- **Exercise objective**
Every record needs to be repeated exactly; its pictures do not.

- **Input for this task**
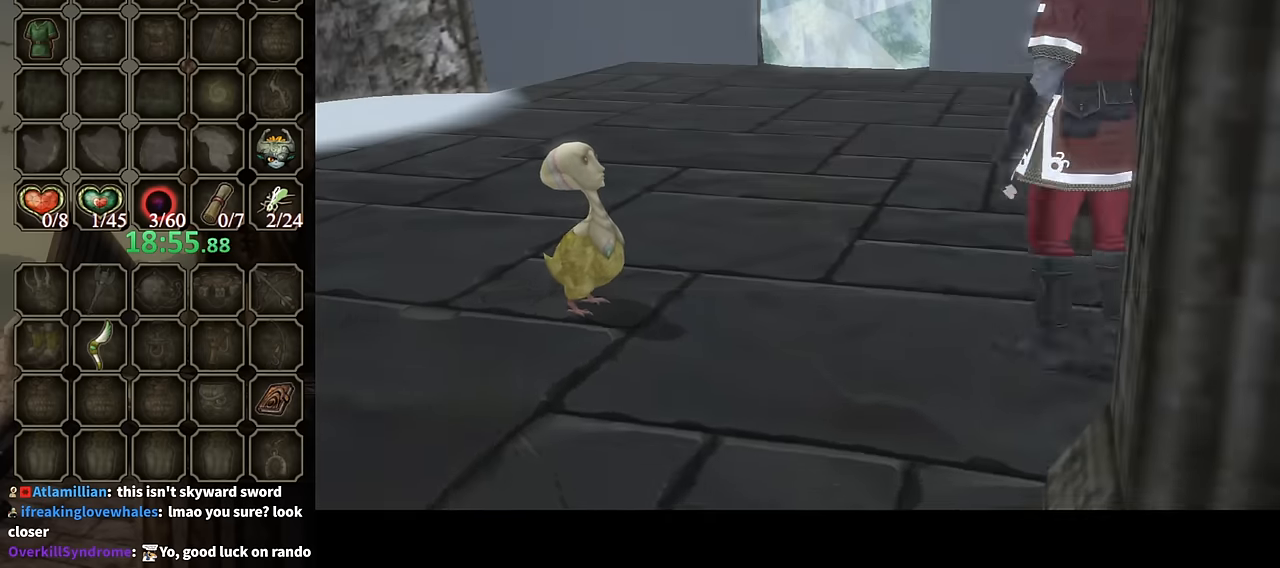
{"buttons": ["B"], "left_stick": "center", "right_stick": "center", "events": []}
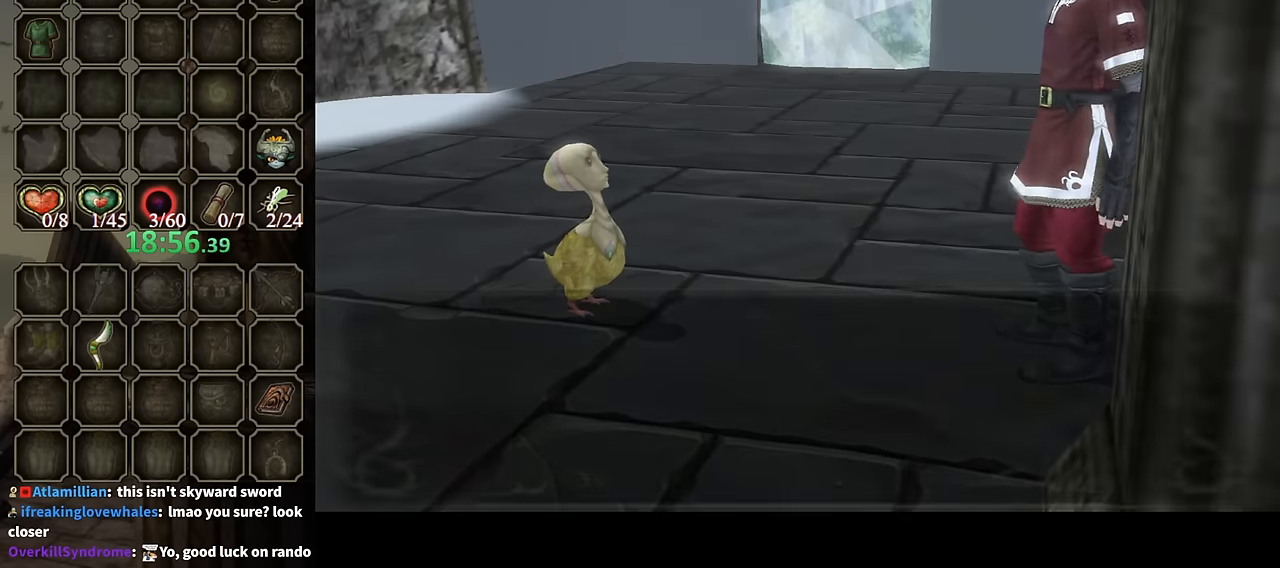
{"buttons": ["B"], "left_stick": "center", "right_stick": "center", "events": []}
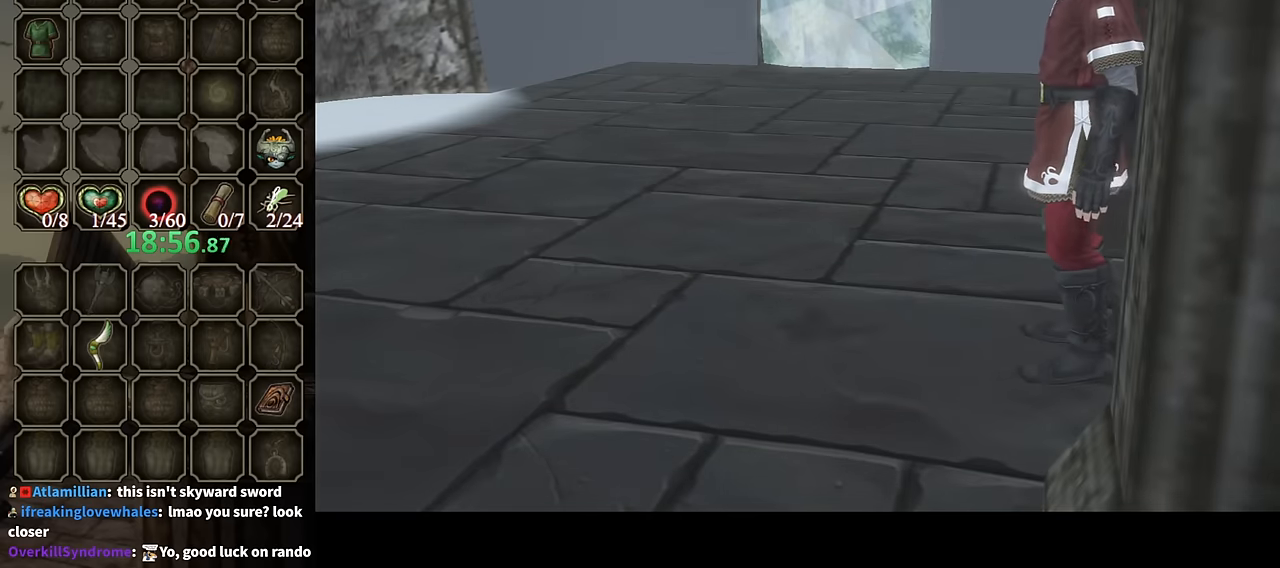
{"buttons": [], "left_stick": "center", "right_stick": "center", "events": [[234, "B", "up"]]}
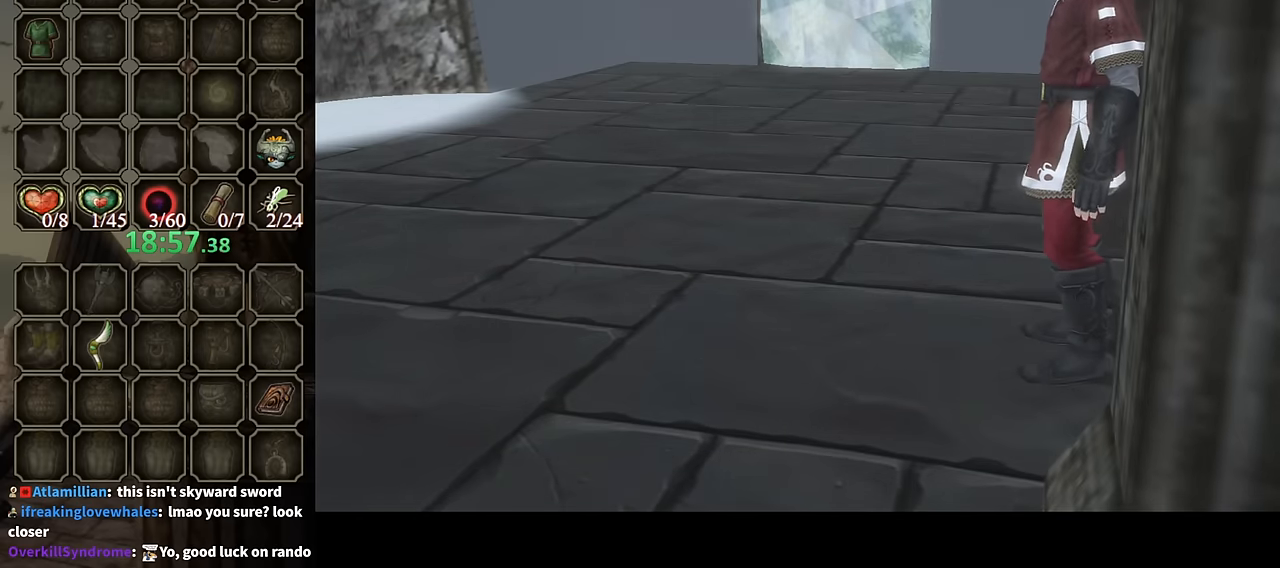
{"buttons": [], "left_stick": "center", "right_stick": "center", "events": []}
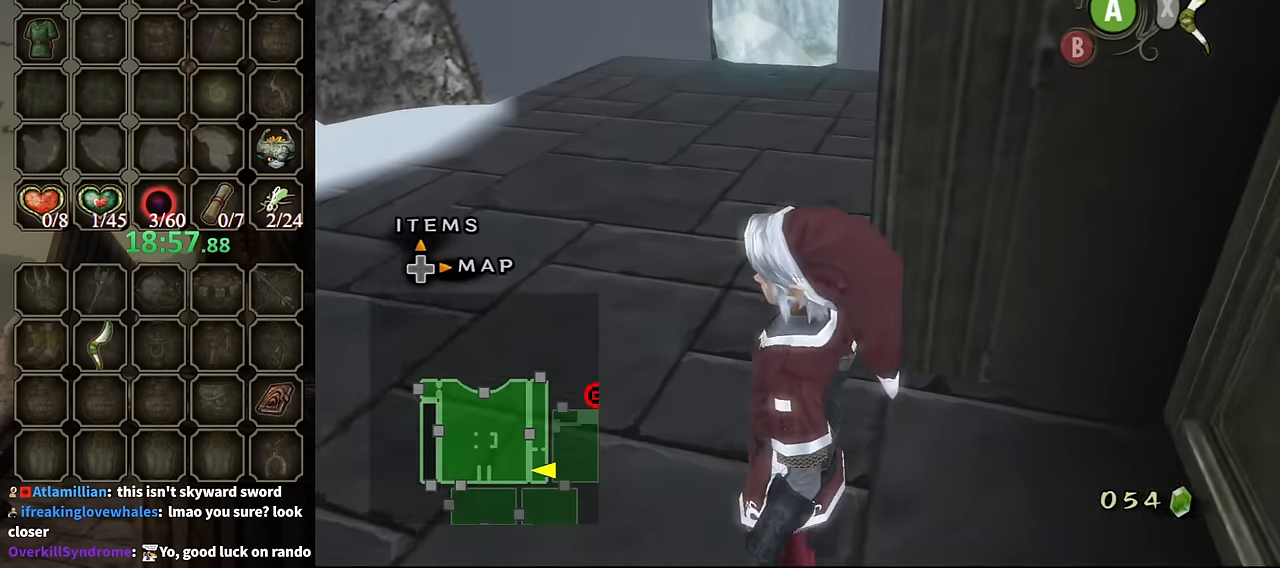
{"buttons": [], "left_stick": "center", "right_stick": "center", "events": []}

- **Expected answer**
{"buttons": ["B"], "left_stick": "center", "right_stick": "center", "events": []}
{"buttons": ["B"], "left_stick": "center", "right_stick": "center", "events": []}
{"buttons": [], "left_stick": "center", "right_stick": "center", "events": [[234, "B", "up"]]}
{"buttons": [], "left_stick": "center", "right_stick": "center", "events": []}
{"buttons": [], "left_stick": "center", "right_stick": "center", "events": []}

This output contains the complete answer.